Proof-of-concept studies advance potential new avenues for gene therapy

Researchers at the Johns Hopkins School of Medicine say they have successfully harnessed the cell's natural process of making proteins, "slipping" genetic instructions into the cell and producing key proteins
that are missing in the cell.
If further research confirms their proof-of-concept results, scientists may have a new approach to specific cell types
for a variety of diseases that can be treated with gene therapy.
Such diseases include neurodegenerative diseases that affect the brain, including Alzheimer's disease, various forms of blindness, and some cancers
.

Dr.
Seth Blackshaw, professor of neuroscience in Saul Snyder's Department of Neuroscience and a member of the Institute of Cell Engineering at Johns Hopkins University School of Medicine, said that for those looking to develop treatments for diseases in which cells lack specific proteins, the key is to precisely target disease-causing cells in each structure, such as the brain, to safely kick-start the protein-making process
for specific genes.
He added that therapies that don't precisely target diseased cells could have unexpected effects
on other healthy cells.

There are currently two ways to deliver protein fabrication packets to cells, and the results in animal models and humans vary widely
.
"We wanted to develop a gene expression delivery tool that could be widely useful
in both preclinical and clinical models," Blackshaw said.

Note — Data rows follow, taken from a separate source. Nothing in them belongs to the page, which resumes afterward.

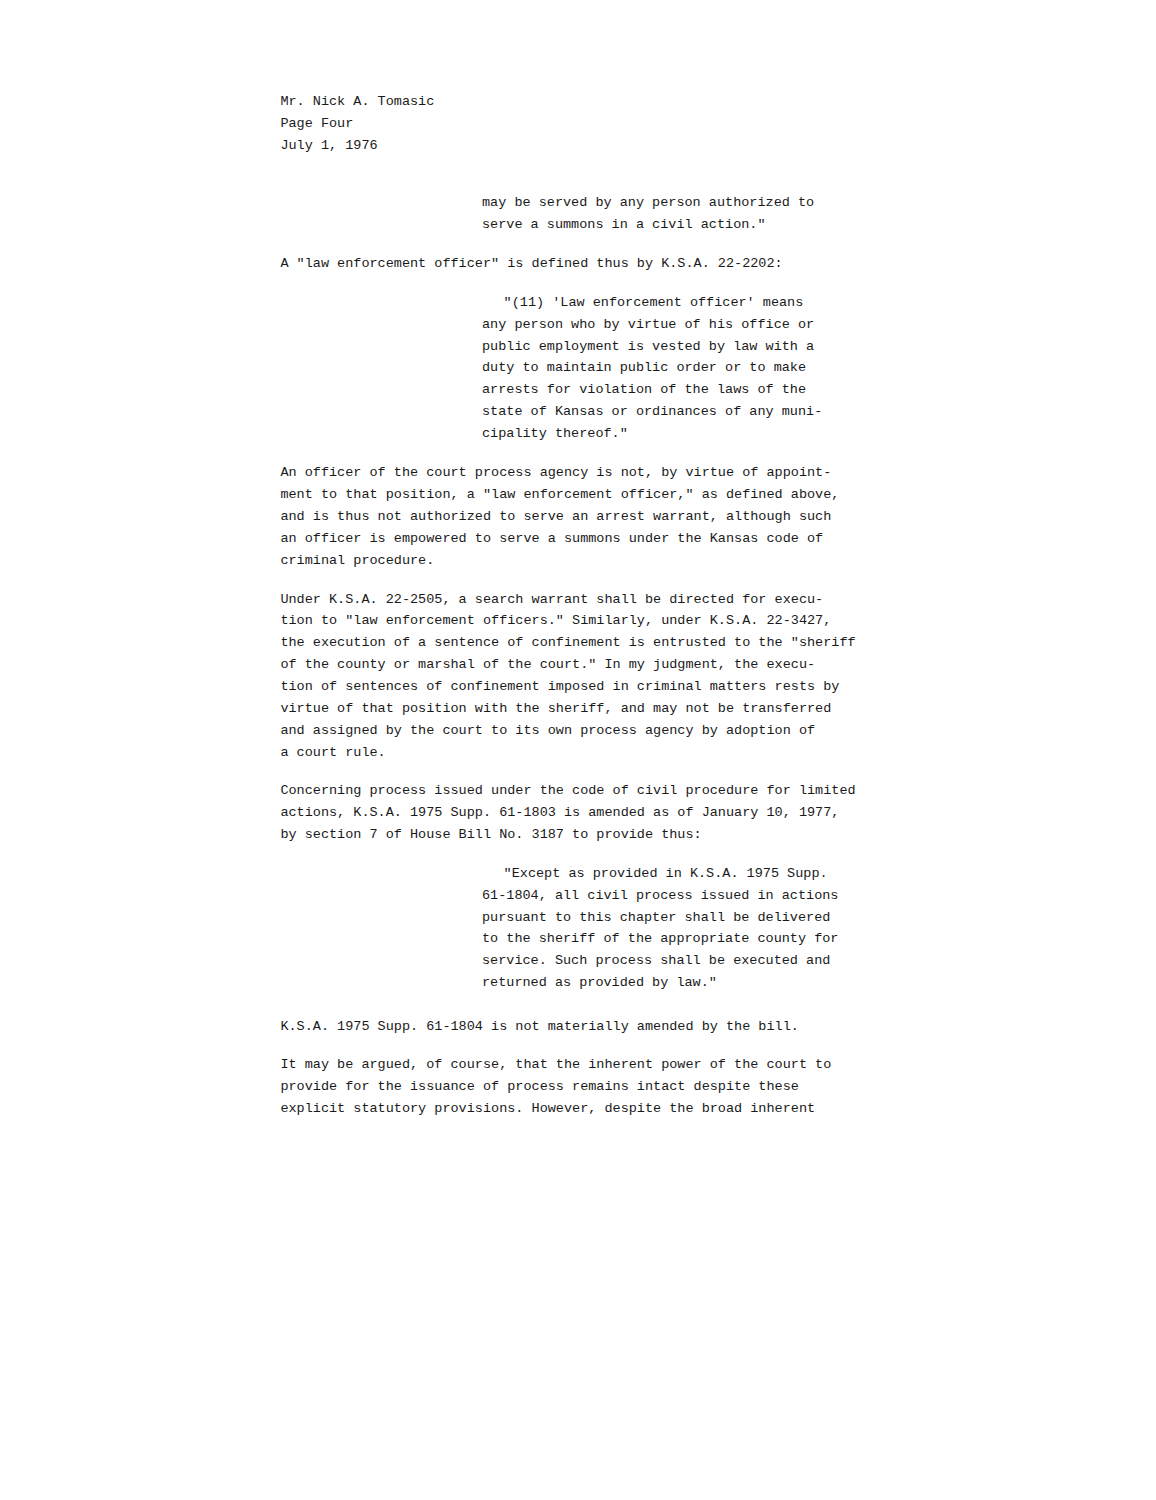Mr. Nick A. Tomasic
Page Four
July 1, 1976
may be served by any person authorized to
serve a summons in a civil action."
A "law enforcement officer" is defined thus by K.S.A. 22-2202:
"(11) 'Law enforcement officer' means
any person who by virtue of his office or
public employment is vested by law with a
duty to maintain public order or to make
arrests for violation of the laws of the
state of Kansas or ordinances of any muni-
cipality thereof."
An officer of the court process agency is not, by virtue of appoint-
ment to that position, a "law enforcement officer," as defined above,
and is thus not authorized to serve an arrest warrant, although such
an officer is empowered to serve a summons under the Kansas code of
criminal procedure.
Under K.S.A. 22-2505, a search warrant shall be directed for execu-
tion to "law enforcement officers." Similarly, under K.S.A. 22-3427,
the execution of a sentence of confinement is entrusted to the "sheriff
of the county or marshal of the court." In my judgment, the execu-
tion of sentences of confinement imposed in criminal matters rests by
virtue of that position with the sheriff, and may not be transferred
and assigned by the court to its own process agency by adoption of
a court rule.
Concerning process issued under the code of civil procedure for limited
actions, K.S.A. 1975 Supp. 61-1803 is amended as of January 10, 1977,
by section 7 of House Bill No. 3187 to provide thus:
"Except as provided in K.S.A. 1975 Supp.
61-1804, all civil process issued in actions
pursuant to this chapter shall be delivered
to the sheriff of the appropriate county for
service. Such process shall be executed and
returned as provided by law."
K.S.A. 1975 Supp. 61-1804 is not materially amended by the bill.
It may be argued, of course, that the inherent power of the court to
provide for the issuance of process remains intact despite these
explicit statutory provisions. However, despite the broad inherent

One current method of sending biochemical packages involves so-called "mini-promoters," which can direct the expression of certain segments of DNA or the protein-making process
.
Blackshaw says this approach often fails to express genes
in the right cell type.

Another approach, called serotype-mediated gene expression, involves delivery tools that lock in proteins
attached to the surface of certain types of cells.
However, Blackshaw said, the method's ability to target only one type of cell is accidental, and even after successful tests on animal models, they often fail
in humans.

The study, published Oct.
1 in the journal Nature Communications, stems from previous research by Jonathan Ling, Ph.
D.
, assistant professor of pathology at Johns Hopkins University, who published "Maps," describing how various types of cells use alternative splicing of messenger RNA, a close relative of DNA, to construct genetic templates that produce a changing set of proteins
in cells.
These changes depend on the type and location
of the cells.
Cells often use alternative splicing to change the type of
protein the cell can make.

Ling's map maps a pattern
in which cells cut out introns (exons of messenger RNA), leaving only the informational part of the genetic material that actually expresses or makes proteins (exons).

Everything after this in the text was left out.